The Labor Department said the latest data showed employers added about 818,000 fewer jobs in the 12 months through March than previously estimated.
The revision is preliminary and reduces the total number of jobs created during the period by about 30% compared with previous estimates – the largest update since 2009.
In a normal year, the release of the new estimates would receive little more than the most bored economic forecasters’ attention. But in the months leading up to a presidential election, it quickly became a political talking point.
What does the report say?
The new estimate shows monthly job gains of about 174,000, rather than the previously understood rate of about 240,000.
Most industries were hit by the forecast downgrade, including information (media, technology), retail, manufacturing and the combined category of “professional and business services.”
Ryan Sweet of Oxford Economics wrote that this meant that job growth during the period was “more dependent on government and education/health care than might be imagined.”

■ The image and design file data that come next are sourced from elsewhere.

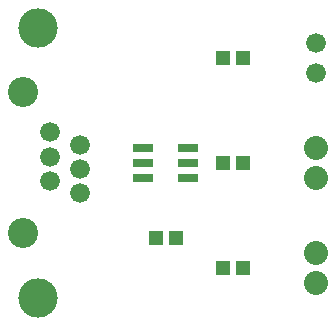
<source format=gts>
G75*
%MOIN*%
%OFA0B0*%
%FSLAX24Y24*%
%IPPOS*%
%LPD*%
%AMOC8*
5,1,8,0,0,1.08239X$1,22.5*
%
%ADD10C,0.1310*%
%ADD11C,0.1005*%
%ADD12C,0.0660*%
%ADD13R,0.0660X0.0290*%
%ADD14R,0.0493X0.0454*%
%ADD15C,0.0800*%
D10*
X003012Y001600D03*
X003012Y010600D03*
D11*
X002512Y008462D03*
X002512Y003738D03*
D12*
X004418Y005096D03*
X004418Y005899D03*
X004418Y006702D03*
X003418Y006301D03*
X003418Y005498D03*
X003418Y007104D03*
X012262Y009100D03*
X012262Y010100D03*
D13*
X008012Y006600D03*
X008012Y006100D03*
X008012Y005600D03*
X006512Y005600D03*
X006512Y006100D03*
X006512Y006600D03*
D14*
X009178Y006100D03*
X009847Y006100D03*
X007597Y003600D03*
X006928Y003600D03*
X009178Y002600D03*
X009847Y002600D03*
X009847Y009600D03*
X009178Y009600D03*
D15*
X012262Y006600D03*
X012262Y005600D03*
X012262Y003100D03*
X012262Y002100D03*
M02*

</source>
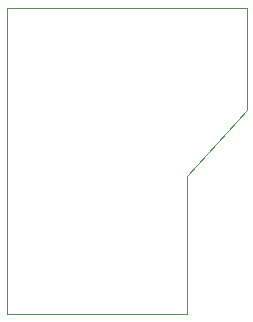
<source format=gbr>
%TF.GenerationSoftware,KiCad,Pcbnew,(6.0.1)*%
%TF.CreationDate,2022-12-14T11:25:43+01:00*%
%TF.ProjectId,HoLiSheet,486f4c69-5368-4656-9574-2e6b69636164,rev?*%
%TF.SameCoordinates,Original*%
%TF.FileFunction,Profile,NP*%
%FSLAX46Y46*%
G04 Gerber Fmt 4.6, Leading zero omitted, Abs format (unit mm)*
G04 Created by KiCad (PCBNEW (6.0.1)) date 2022-12-14 11:25:43*
%MOMM*%
%LPD*%
G01*
G04 APERTURE LIST*
%TA.AperFunction,Profile*%
%ADD10C,0.100000*%
%TD*%
G04 APERTURE END LIST*
D10*
X35560000Y-15240000D02*
X15240000Y-15240000D01*
X35560000Y-23876000D02*
X35560000Y-15240000D01*
X30480000Y-29464000D02*
X35560000Y-23876000D01*
X30480000Y-41148000D02*
X30480000Y-29464000D01*
X15240000Y-41148000D02*
X30480000Y-41148000D01*
X15240000Y-15240000D02*
X15240000Y-41148000D01*
M02*

</source>
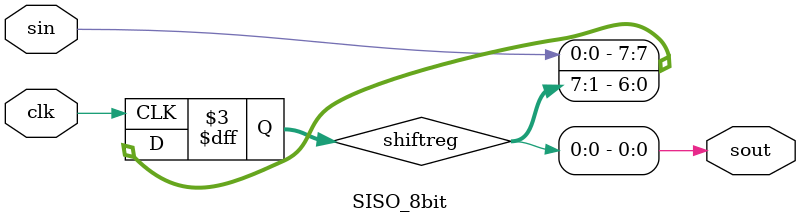
<source format=v>

module SISO_8bit(
    input clk, sin,
    output sout
    );
    reg [7:0] shiftreg;
    always @ (posedge clk)
        begin
            //shiftreg<= {sin,shiftreg[7:1]};
            shiftreg<=shiftreg >> 1;
            shiftreg[7] <= sin;
        end
    assign sout = shiftreg[0];
endmodule
</source>
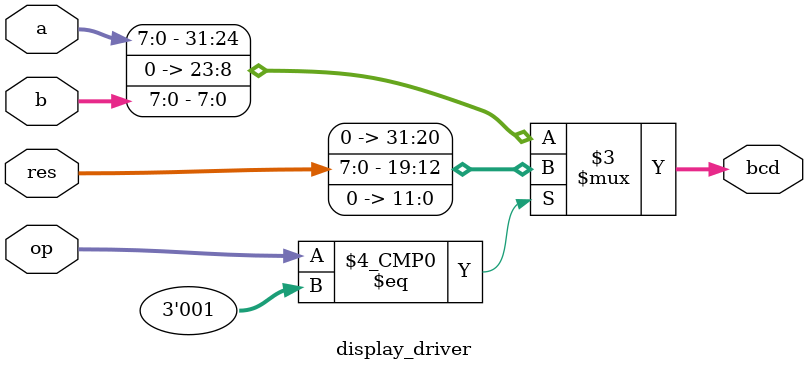
<source format=sv>
`timescale 1ns / 1ps


module display_driver(
	input logic [2:0]op,
	input logic [7:0]a,
	input logic [7:0]b,
	input logic [7:0]res,
	output logic [31:0]bcd
    );
    
    always_comb
    begin
    	case(op)
    		001: begin
    			bcd = {12'b0,res,12'b0}; //suma
    			end
    		010: begin
    			bcd = {a,16'b0,b}; //and
    			end
    		011: begin
    			bcd = {a,16'b0,b}; //or
    			end
    		100: begin
    			bcd = {12'b0,res,12'b0}; //resta
    			end
    		default: begin
    			bcd = {a,16'b0,b};
    			end
    	endcase
    end
endmodule

</source>
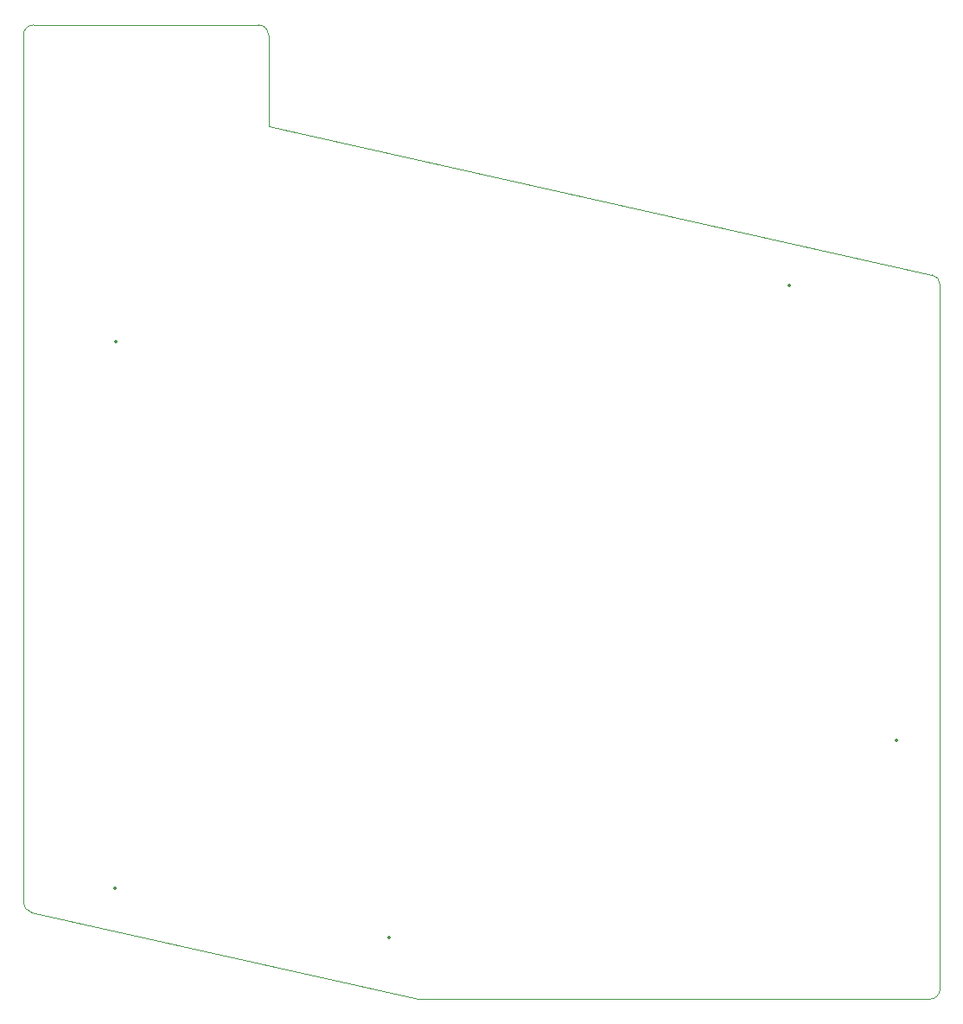
<source format=gbr>
%TF.GenerationSoftware,KiCad,Pcbnew,(6.0.6)*%
%TF.CreationDate,2022-11-27T23:57:51+09:00*%
%TF.ProjectId,split-mini__bottom,73706c69-742d-46d6-996e-695f5f626f74,rev?*%
%TF.SameCoordinates,Original*%
%TF.FileFunction,Copper,L1,Top*%
%TF.FilePolarity,Positive*%
%FSLAX46Y46*%
G04 Gerber Fmt 4.6, Leading zero omitted, Abs format (unit mm)*
G04 Created by KiCad (PCBNEW (6.0.6)) date 2022-11-27 23:57:51*
%MOMM*%
%LPD*%
G01*
G04 APERTURE LIST*
%TA.AperFunction,Profile*%
%ADD10C,0.100000*%
%TD*%
%ADD11C,0.350000*%
G04 APERTURE END LIST*
D10*
X113700000Y-47980000D02*
X48706692Y-33440758D01*
X114481692Y-117888869D02*
X114481692Y-48955880D01*
X25706692Y-23513892D02*
G75*
G03*
X24706692Y-24513869I8J-1000008D01*
G01*
X113481692Y-118888892D02*
G75*
G03*
X114481692Y-117888869I8J999992D01*
G01*
X114481737Y-48955880D02*
G75*
G03*
X113700000Y-47980000I-1000137J-120D01*
G01*
X63592178Y-118888869D02*
X113481692Y-118888869D01*
X25488384Y-110389626D02*
X63373870Y-118864748D01*
X63373868Y-118864755D02*
G75*
G03*
X63592178Y-118888869I218232J975455D01*
G01*
X24706692Y-24513869D02*
X24706692Y-109413746D01*
X24706653Y-109413746D02*
G75*
G03*
X25488384Y-110389626I1000047J46D01*
G01*
X47706692Y-23513869D02*
X25706692Y-23513869D01*
X48706731Y-24513869D02*
G75*
G03*
X47706692Y-23513869I-1000031J-31D01*
G01*
X48706692Y-24513869D02*
X48706692Y-33440758D01*
D11*
X99710000Y-49060000D03*
X60480000Y-112870000D03*
X33690000Y-108030000D03*
X110200000Y-93560000D03*
X33730000Y-54530000D03*
M02*

</source>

He noted that hiring “remains strong but is below the level needed to keep pace with growth in the working-age population.”
Ultimately, the revisions meant that total U.S. employment was just 0.5% lower than previously expected.
Where do these numbers come from?
The Labor Department publishes estimates of job creation each month based on surveys sent to employers.
It revises the data periodically as more information becomes available, with a final reset at the beginning of each year.
Wednesday’s report is a preview of that update, with county-level unemployment insurance tax data.
Mr Sweet noted that the magnitude of this revision was “significantly” greater than in previous years.
But some analysts believe that figure may be exaggerated, noting that tax data do not reflect the extent to which jobs are lost to illegal workers.
They say this could lead to an underestimation of job growth given the recent surge in immigration to the United States.
In each of the past four years, the final estimate of job growth has been higher than the August forecast.
What has the response been like so far?
Strong job growth is key to the Biden administration’s case that its policies have helped the U.S. emerge from the pandemic as the world’s strongest economy.
But Republicans on Wednesday seized on the data to accuse Democrats of feeding voters misleading narratives about the state of the economy.
The Republican Party responded on social media: “Breaking News: The 818,000 jobs the Harris-Biden Administration claims to have ‘created’ don’t actually exist.”
Donald Trump posted on Truth Social that it was a “huge scandal!” and claimed the “real” numbers were “much worse than this.”
But Jared Bernstein, chairman of President Biden’s Council of Economic Advisers, said the revision “does not change the fact that America’s job recovery has been and will continue to be strong, driving real wage growth, solid consumer spending, and record growth for small businesses.”
So how worried should we be?
For much of last year, U.S. job growth was strong, exceeding economists’ expectations and public sentiment.
The pace of economic growth has surprised many because businesses and households are facing the highest borrowing costs in a generation, which would normally hamper economic growth.
As the Republican response stressed, the changes support the argument that labor market conditions are more precarious than previously thought.
Many analysts said the new data would strengthen the case for the U.S. central bank to cut interest rates at its next meeting in November, which is expected as the Fed seeks to prevent further weakness in the job market.
But the change has not caused widespread alarm.
Financial markets, which had been roiled earlier this month by concerns about the economy, remained largely calm on the latest data, noting that the data were in line with expectations.
“Nonfarm payrolls growth between April 2023 and March 2024 looks weaker than initially thought, but not alarming,” wrote Olivia Cross, North American economist at Capital Economics.